[Collected data entries]
---*---

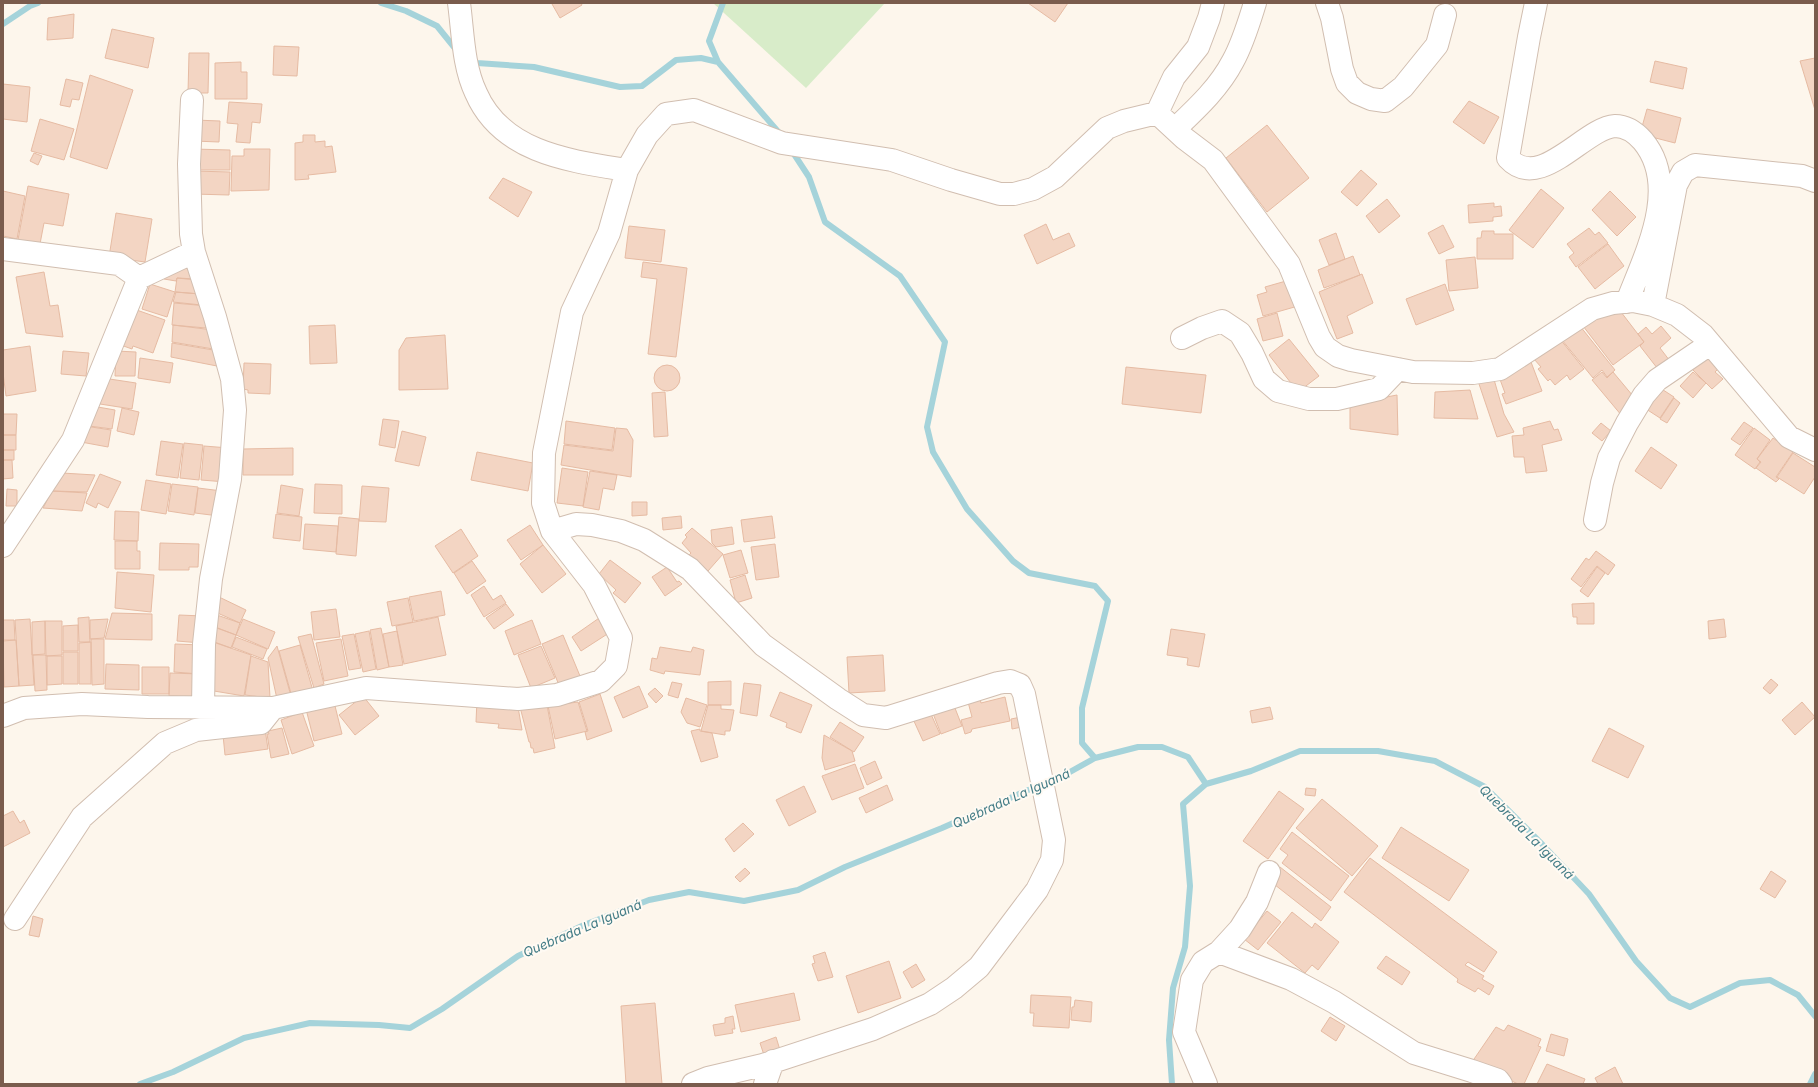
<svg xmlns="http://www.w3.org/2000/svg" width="1818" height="1087" font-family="Inter,sans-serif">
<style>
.green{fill:#d8ecc9}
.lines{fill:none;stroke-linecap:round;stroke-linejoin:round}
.stream{stroke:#a5d3da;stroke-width:6}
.building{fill:#f3d5c3;stroke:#e6bba3}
.minor-casing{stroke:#d1beb0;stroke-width:24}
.minor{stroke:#fff;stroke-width:22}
.labels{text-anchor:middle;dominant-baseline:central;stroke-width:4;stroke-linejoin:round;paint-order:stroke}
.water-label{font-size:13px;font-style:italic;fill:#437c86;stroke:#fffaf3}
</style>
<rect width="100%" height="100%" fill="#fdf6ec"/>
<path class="green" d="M713,3H885L806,88Z"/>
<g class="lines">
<path class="stream" d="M381,3L406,11L437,26L458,52
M3,24L30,6L38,3
M470,60L477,63L534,67L620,87L642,86L676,60L701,58L718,62L781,135
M718,62L709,41L723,3
M792,151L809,177L825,222L900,276L945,342L927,427L933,452L967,509L1013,561L1029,573L1095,586L1108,601L1082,708V743L1095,758
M140,1084L173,1072L244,1038L310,1023L379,1025L410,1028L442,1009L518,956L584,925L649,900L689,892L744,901L798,890L845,867L942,828L1028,790L1052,782L1095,758L1138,747H1162L1188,757L1206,784L1251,771L1300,751H1378L1435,761L1485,787L1540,842L1589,894L1636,961L1670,998L1690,1007L1740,983L1770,980L1798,995L1815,1016
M1172,1084L1169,1040L1173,988L1185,947L1190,886L1183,804L1206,784
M1810,1084L1815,1074"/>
</g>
<path class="building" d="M554,3H581L582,5L560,18L552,4Z
M1028,3H1068L1055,22Z
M74,14L73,38L47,40L48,18Z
M112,29L154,38L148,68L105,58Z
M274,46L299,47L297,76L273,75Z
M189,53H209L208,93H188Z
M1815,58V110L1800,61Z
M1655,61L1687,68L1683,89L1650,82Z
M241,62V72H247V99H215V63Z
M90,75L133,90L107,169L70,157Z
M66,79L83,83L79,100L72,99L70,107L60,105Z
M3,84L30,87L27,122L3,119Z
M1469,101L1499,117L1484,144L1453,122Z
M229,102L262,104L260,123L252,122L250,143L236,142L238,124L227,123Z
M1647,109L1681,118L1675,143L1640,134Z
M40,119L74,129L64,160L31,151Z
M195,120L220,121L219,142L194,141Z
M1267,125L1309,178L1267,212L1226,158Z
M303,135H315V142L325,141V147L332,146L336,172L308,175L309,179L295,180V143L303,142Z
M193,149L230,150V170H193Z
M244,149H270L269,190L231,191L232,156H244Z
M34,153L42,156L38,165L30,161Z
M1361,170L1377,184L1357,206L1341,192Z
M193,171L230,172L229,195L193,194Z
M503,178L532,192L518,217L489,198Z
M28,186L69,194L63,226L44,223L39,249L17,245Z
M1541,189L1564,208L1533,248L1509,230Z
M3,191L25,196L17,239L3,236Z
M1610,191L1636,217L1617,236L1592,210Z
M1387,199L1400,216L1379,233L1366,216Z
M1494,203V207L1501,206L1502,216L1493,217V221L1469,223L1468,205Z
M116,213L152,219L145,262L109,257Z
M1046,224L1053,240L1069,233L1075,246L1037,264L1024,235Z
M1443,225L1454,247L1439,254L1428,233Z
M629,226L665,230L661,262L625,258Z
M1589,228L1595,235L1599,232L1608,243L1576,267L1569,257L1574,253L1567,244Z
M1482,231H1494V234H1513V259H1477V238H1481Z
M1336,233L1345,259L1329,265L1319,240Z
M1608,244L1624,266L1595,289L1578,267Z
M1353,256L1360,275L1324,288L1318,270Z
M1475,257L1478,288L1449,291L1446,260Z
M643,262L687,268L676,357L648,354L657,279L641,277Z
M193,265L196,279L177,278L176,281L164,279L166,268Z
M44,272L50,306L58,305L63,337L26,333L16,277Z
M1362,274L1373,303L1347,316L1353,333L1337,339L1319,292Z
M177,278L197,280L200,294L175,292Z
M1286,281L1292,300L1296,299L1298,306L1263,316L1257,295L1267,292L1265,287Z
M150,284L175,292L167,317L142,309Z
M1445,284L1454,310L1416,325L1406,299Z
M176,292L200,294L201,305L173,302Z
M174,303L208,306L206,328L172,325Z
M131,308L165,320L153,353L133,346L132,349L118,344Z
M1621,312L1644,342L1613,365L1583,326L1600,315Z
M1277,313L1283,336L1263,341L1257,319Z
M173,325L213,330L219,350L172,342Z
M335,325L337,363L310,364L309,326Z
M1580,326L1615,370L1607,377L1602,370L1593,378L1562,340Z
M1661,326L1671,338L1660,348L1673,365L1661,373L1640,346L1644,342L1638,334L1646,327L1652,334Z
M445,335L448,389L399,390V350L406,338Z
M1289,339L1319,376L1298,392L1269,355Z
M1560,339L1584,369L1570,380L1567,375L1555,385L1550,379L1548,381L1538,369L1541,367L1534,359Z
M172,343L219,351L222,367L171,357Z
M30,346L36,391L6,396L3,373V350Z
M63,351L89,353L86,376L61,374Z
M116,351L136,352L135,376H115Z
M1705,356L1718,369L1715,372L1723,379L1712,389L1689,366Z
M140,358L173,363L170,383L138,378Z
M1531,362L1542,391L1506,404L1502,394L1505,393L1498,374Z
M244,363L271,364L270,394L248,393V390L243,389Z
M654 378a13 13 0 1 1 26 0a13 13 0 1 1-26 0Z
M1126,367L1206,375L1201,413L1122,404Z
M1602,372L1607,378L1613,372L1638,402L1622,416L1592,380Z
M1693,372L1706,383L1693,398L1680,386Z
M1493,376L1504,414L1514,432L1497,437L1478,381Z
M103,378L136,383L132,409L100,404Z
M1657,386L1674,397L1660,418L1643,407Z
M1470,390L1478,419L1434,418L1435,392Z
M665,392L668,436L654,437L652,393Z
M1397,395L1398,435L1350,429V404Z
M1674,398L1680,403L1667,423L1660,419Z
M92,406L115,410L112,429L89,426Z
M122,408L139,412L134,435L117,431Z
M3,414H17L16,435H3Z
M383,419L399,421L395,448L379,445Z
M566,421L615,428L612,450L564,444Z
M1550,421L1554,430L1558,429L1562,440L1542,445L1547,471L1526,473L1524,457H1514L1512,436L1524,435L1523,428Z
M1744,422L1753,428L1740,445L1731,439Z
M1601,423L1611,431L1602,441L1592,433Z
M85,426L111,430L108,447L81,442Z
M616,428L627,429L633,440L631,477L561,465L564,445L613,451Z
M1754,428L1770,440L1757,459L1760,462L1755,469L1735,455Z
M402,431L426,437L419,466L395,461Z
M3,435H16V450H3Z
M1773,438L1793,452L1776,477L1779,479L1776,482L1756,468L1761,462L1757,459Z
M161,441L183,444L178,478L156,475Z
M184,443L203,445L199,480L180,478Z
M204,446L229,448L226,482L201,480Z
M1651,447L1677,465L1661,489L1635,471Z
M293,448V475H243V449Z
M3,450H14V460H3Z
M477,452L533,463L528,491L471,480Z
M1793,453L1815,467V477L1804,494L1777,477Z
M3,460H12L13,478L3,479Z
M562,468L588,472L583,506L557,503Z
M590,471L617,475L614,490L603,488L599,510L583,507Z
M62,473L95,475L87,492L52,491Z
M100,474L121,482L108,508L98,503L96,508L86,503Z
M146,480L171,484L166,514L141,510Z
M172,484L198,487L194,515L168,511Z
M315,484L342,485V514L314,513Z
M281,485L303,489L299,516L277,513Z
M362,486L389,488L386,522L359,521Z
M198,488L222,491L219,516L195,513Z
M7,489L17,490V506H6Z
M52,491L87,493L82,511L43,508Z
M632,502H647V515L632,516Z
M115,511L139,512L138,541L114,540Z
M276,514L302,517L300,541L273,538Z
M681,516L682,528L663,530L662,518Z
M772,516L775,538L744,542L741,520Z
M339,517L359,519L356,556L336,554Z
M305,524L338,526L336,552L303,549Z
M530,525L543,545L521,560L507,540Z
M732,527L734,544L716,547L712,543L711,530Z
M692,528L723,554L708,571L705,568L702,571L687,557L691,553L682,543L687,537L685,535Z
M461,529L478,556L453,573L435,546Z
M115,541H137V551H140V569H115Z
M160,543L199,544L198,567H189V570H159Z
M775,544L779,577L756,580L751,547Z
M543,545L566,574L542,593L520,564Z
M741,550L748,573L730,578L723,555Z
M1596,551L1615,565L1608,575L1597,566L1581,587L1571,579L1586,558L1589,560Z
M610,560L641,583L625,603L613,593L616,590L599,574Z
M472,561L486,581L467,594L454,573Z
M667,567L677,582L679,581L682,584L665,596L652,577Z
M1597,567L1605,573L1588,597L1580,591Z
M117,572L154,575L151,612L115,608Z
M745,575L752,598L736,603L730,580Z
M484,586L493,600L501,595L506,603L484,617L471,595Z
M441,591L445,615L414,621L409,597Z
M217,596L246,610L240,623L213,611Z
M408,598L413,622L392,626L387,602Z
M1594,603V624H1577V617H1573L1572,604Z
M506,604L514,615L494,629L486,618Z
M336,609L340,637L314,640L311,612Z
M112,613L152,614V640L105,639Z
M214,614L240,623L236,635L210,625Z
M179,615L203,616L201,643L177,641Z
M602,616L612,631L581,651L572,637Z
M89,617L90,642H79L78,618Z
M438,617L446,655L404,664L396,626Z
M30,619L34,685L19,686L15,620Z
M108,619L104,638L90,639V620Z
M243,619L275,632L268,649L236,635Z
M1724,619L1726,637L1709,639L1708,621Z
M3,620H14L15,640H3Z
M532,620L541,644L514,655L505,631Z
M45,621V654L32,655V622Z
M45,621H62V655L46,656Z
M78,625V651H63V626Z
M214,627L236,635L231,648L209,640Z
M381,628L389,667L377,670L370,630Z
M1171,629L1205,634L1199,667L1187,665L1188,658L1167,655Z
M369,631L376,669L363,672L355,634Z
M397,631L403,665L389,667L383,634Z
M311,634L324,684L314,688L298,637Z
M354,634L361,668L349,670L342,636Z
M563,635L580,676L559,685L542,644Z
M236,637L267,649L263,659L232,647Z
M91,639H104V684L92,685Z
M341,639L348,676L324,681L316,643Z
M16,640L19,686L4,687L3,641Z
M91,642V684H79V643Z
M213,642L251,655L244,696L208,690Z
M175,644L202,645L200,674L174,672Z
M300,645L313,691L292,697L279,651Z
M277,646L291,696L277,699L268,658Z
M541,646L555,678L531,688L518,655Z
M660,647L691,652L693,647L704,650L700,675L665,671L664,674L650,670L652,658L657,659Z
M63,652H78V684H63Z
M33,655H46L47,690L35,691Z
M883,655L885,691L849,693L847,657Z
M47,656H62V684L47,685Z
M251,656L268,662L270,698L245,695Z
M106,664L139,665V690L105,689Z
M142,667H169V694H142Z
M170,673L200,674L199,697L169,696Z
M1771,679L1778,685L1770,694L1763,688Z
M731,681V705H708V682Z
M672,682L682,684L678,698L668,695Z
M744,683L761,685L757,716L740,713Z
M639,686L648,707L623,718L614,697Z
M655,688L663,696L656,703L648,694Z
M780,692L812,705L801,733L786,727L787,723L770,716Z
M600,694L612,731L587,740L585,732L588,731L579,702Z
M363,696L379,716L355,735L339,715Z
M1005,697L1010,721L972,729L971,732L965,734L961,720L972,717L968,702L980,699L981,703Z
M686,698L707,705L700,727L687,723L681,712Z
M477,700L518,707L522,730L498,728L499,724L476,722Z
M334,702L342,734L314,741L306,709Z
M578,702L587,731L555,739L548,706Z
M1802,702L1815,717L1795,735L1782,720Z
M953,703L962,726L941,734L932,711Z
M547,705L555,748L534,753L533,748H531L530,742H529L520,707Z
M708,705H721V709L734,710L730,731H725V735L701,731Z
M1270,707L1273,719L1252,723L1250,711Z
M302,712L314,746L292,754L281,720Z
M930,712L940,734L923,741L913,719Z
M1021,717L1022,727L1012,729L1011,719Z
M840,722L864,737L854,752L830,737Z
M282,728L289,754L271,758L267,734H269L268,731Z
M1609,728L1644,746L1628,778L1592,761Z
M265,729L268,749L225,755L223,735Z
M700,729V731L712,733L718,757L701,762L691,731Z
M824,735L852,751L855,761L825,770L822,758Z
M875,761L882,778L867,785L860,768Z
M855,764L864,788L832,800L822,776Z
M887,785L893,800L866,813L859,798Z
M804,786L816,812L789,826L776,800Z
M1306,788L1316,789L1315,796L1305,795Z
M1279,791L1304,809L1268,859L1243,841Z
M1322,799L1378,846L1352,876L1296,828Z
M13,811L20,823L24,820L30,833L3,847V816Z
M743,823L754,834L734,852L725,839Z
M1401,827L1469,870L1449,901L1382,858Z
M1292,832L1349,876L1331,901L1282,863L1288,855L1280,849Z
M1370,858L1497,952L1484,972L1468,962L1465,965L1484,976L1482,979L1494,986L1489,995L1478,988L1475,992L1457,982L1458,979L1344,892Z
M1280,867L1331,907L1321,921L1270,881Z
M745,868L750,873L740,882L735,877Z
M1771,871L1786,881L1775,898L1760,889Z
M1267,911L1281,922L1258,950L1244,939Z
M1292,912L1312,928L1315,923L1339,942L1318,970L1312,965L1305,973L1267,943Z
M33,916L43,919L39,937L29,935Z
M825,952L833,977L818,981L812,964L815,963L813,956Z
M1386,956L1410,972L1402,985L1377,968Z
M889,961L901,998L858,1013L846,976Z
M916,964L925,980L912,988L903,972Z
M794,993L800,1020L741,1032L735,1005Z
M1031,995L1071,997L1069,1028L1033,1026L1034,1013H1030Z
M1075,1000L1092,1002L1091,1022L1071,1020L1072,1007H1074Z
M655,1003L662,1084H626L621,1006Z
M733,1016L735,1029H732L733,1033L715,1036L713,1025L725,1023V1018Z
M1330,1017L1345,1026L1336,1041L1321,1031Z
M1508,1025L1541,1039L1538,1046L1541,1047L1524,1084H1518L1472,1062L1496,1027L1504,1031Z
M1551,1034L1568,1039L1564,1056L1546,1051Z
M776,1037L780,1050L764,1055L760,1043Z
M1547,1064L1585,1079L1583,1084H1537Z
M1615,1067L1623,1084H1598L1595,1078Z"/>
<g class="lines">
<defs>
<path id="minor" d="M459,3C463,33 463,66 476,93C502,153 570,161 627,170
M1327,3L1332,18L1342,69L1347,83L1357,93L1371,99L1385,101L1403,87L1437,45L1445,15
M1536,3L1529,37L1508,158C1540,193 1584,128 1615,126C1627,126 1636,133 1643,141C1681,187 1645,255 1627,302
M192,100L189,164L191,234L194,252L215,317L232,379L235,410L230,479L211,579L204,644L203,707
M1157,113L1174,77L1198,47L1209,18L1213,3
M1175,129C1196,109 1219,88 1233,61C1243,43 1249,22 1255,3
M3,249L119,264L139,278L194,252
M1653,305L1676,185L1683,172L1695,165L1802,176L1815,181
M1182,338L1202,328L1222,321L1240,333L1252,353L1264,379L1278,391L1309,399H1337L1379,389L1398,369
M1595,520L1602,483L1609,458L1627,423L1644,395L1657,380L1710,344
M552,531L576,524L592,525L621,531L644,540L690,569L763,645L838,699L863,715L886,718L998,683L1010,681L1020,685L1024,694L1054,840L1052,860L1037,890L979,967L954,988L930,1004L873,1029L763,1065L708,1078L693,1084
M3,546L73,440L139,278
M3,716L24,708L82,704L148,707L273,708L366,688L518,699L557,695L601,681L616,666L621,638L594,585L552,531L543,503L544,453L572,312L609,233L627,170L647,135L666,114L694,110L782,143L892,160L951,180L1000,194H1014L1033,189L1055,177L1107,128L1124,121L1157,113L1184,138L1213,160L1289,264L1319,337L1325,347L1338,356L1351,360L1413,372L1473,373L1500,369L1592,309L1613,303L1633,301L1653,305L1677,315L1703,335L1789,437L1815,450
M15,919L82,817L165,743L196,730L261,723L273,708
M1219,952L1240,929L1257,902L1269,872
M765,1084L773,1061
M1206,1084L1184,1032L1192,980L1203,962L1219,952L1291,979L1334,1002L1414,1053L1472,1071L1498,1080L1501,1084"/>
</defs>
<use href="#minor" class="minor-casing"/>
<use href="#minor" class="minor"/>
</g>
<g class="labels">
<g class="water-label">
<text transform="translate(1011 798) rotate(-24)">Quebrada La Iguaná</text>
<text transform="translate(1527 832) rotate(45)">Quebrada La Iguaná</text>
<text transform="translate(582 928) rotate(-23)">Quebrada La Iguaná</text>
</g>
</g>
<rect width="1818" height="1087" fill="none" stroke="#7a5c4d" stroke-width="8"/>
</svg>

---*---

ABOUT THIS EXERCISE ▸ The answer is the lines above between the line holding "M563,635L580,676L559,685L542,644Z" and the line holding "M1292,832L1349,876L1331,901L1282,863L1288,855L1280,849Z", inclusive, each written out exactly, and no others.

ANSWER BOX ▸
M563,635L580,676L559,685L542,644Z
M236,637L267,649L263,659L232,647Z
M91,639H104V684L92,685Z
M341,639L348,676L324,681L316,643Z
M16,640L19,686L4,687L3,641Z
M91,642V684H79V643Z
M213,642L251,655L244,696L208,690Z
M175,644L202,645L200,674L174,672Z
M300,645L313,691L292,697L279,651Z
M277,646L291,696L277,699L268,658Z
M541,646L555,678L531,688L518,655Z
M660,647L691,652L693,647L704,650L700,675L665,671L664,674L650,670L652,658L657,659Z
M63,652H78V684H63Z
M33,655H46L47,690L35,691Z
M883,655L885,691L849,693L847,657Z
M47,656H62V684L47,685Z
M251,656L268,662L270,698L245,695Z
M106,664L139,665V690L105,689Z
M142,667H169V694H142Z
M170,673L200,674L199,697L169,696Z
M1771,679L1778,685L1770,694L1763,688Z
M731,681V705H708V682Z
M672,682L682,684L678,698L668,695Z
M744,683L761,685L757,716L740,713Z
M639,686L648,707L623,718L614,697Z
M655,688L663,696L656,703L648,694Z
M780,692L812,705L801,733L786,727L787,723L770,716Z
M600,694L612,731L587,740L585,732L588,731L579,702Z
M363,696L379,716L355,735L339,715Z
M1005,697L1010,721L972,729L971,732L965,734L961,720L972,717L968,702L980,699L981,703Z
M686,698L707,705L700,727L687,723L681,712Z
M477,700L518,707L522,730L498,728L499,724L476,722Z
M334,702L342,734L314,741L306,709Z
M578,702L587,731L555,739L548,706Z
M1802,702L1815,717L1795,735L1782,720Z
M953,703L962,726L941,734L932,711Z
M547,705L555,748L534,753L533,748H531L530,742H529L520,707Z
M708,705H721V709L734,710L730,731H725V735L701,731Z
M1270,707L1273,719L1252,723L1250,711Z
M302,712L314,746L292,754L281,720Z
M930,712L940,734L923,741L913,719Z
M1021,717L1022,727L1012,729L1011,719Z
M840,722L864,737L854,752L830,737Z
M282,728L289,754L271,758L267,734H269L268,731Z
M1609,728L1644,746L1628,778L1592,761Z
M265,729L268,749L225,755L223,735Z
M700,729V731L712,733L718,757L701,762L691,731Z
M824,735L852,751L855,761L825,770L822,758Z
M875,761L882,778L867,785L860,768Z
M855,764L864,788L832,800L822,776Z
M887,785L893,800L866,813L859,798Z
M804,786L816,812L789,826L776,800Z
M1306,788L1316,789L1315,796L1305,795Z
M1279,791L1304,809L1268,859L1243,841Z
M1322,799L1378,846L1352,876L1296,828Z
M13,811L20,823L24,820L30,833L3,847V816Z
M743,823L754,834L734,852L725,839Z
M1401,827L1469,870L1449,901L1382,858Z
M1292,832L1349,876L1331,901L1282,863L1288,855L1280,849Z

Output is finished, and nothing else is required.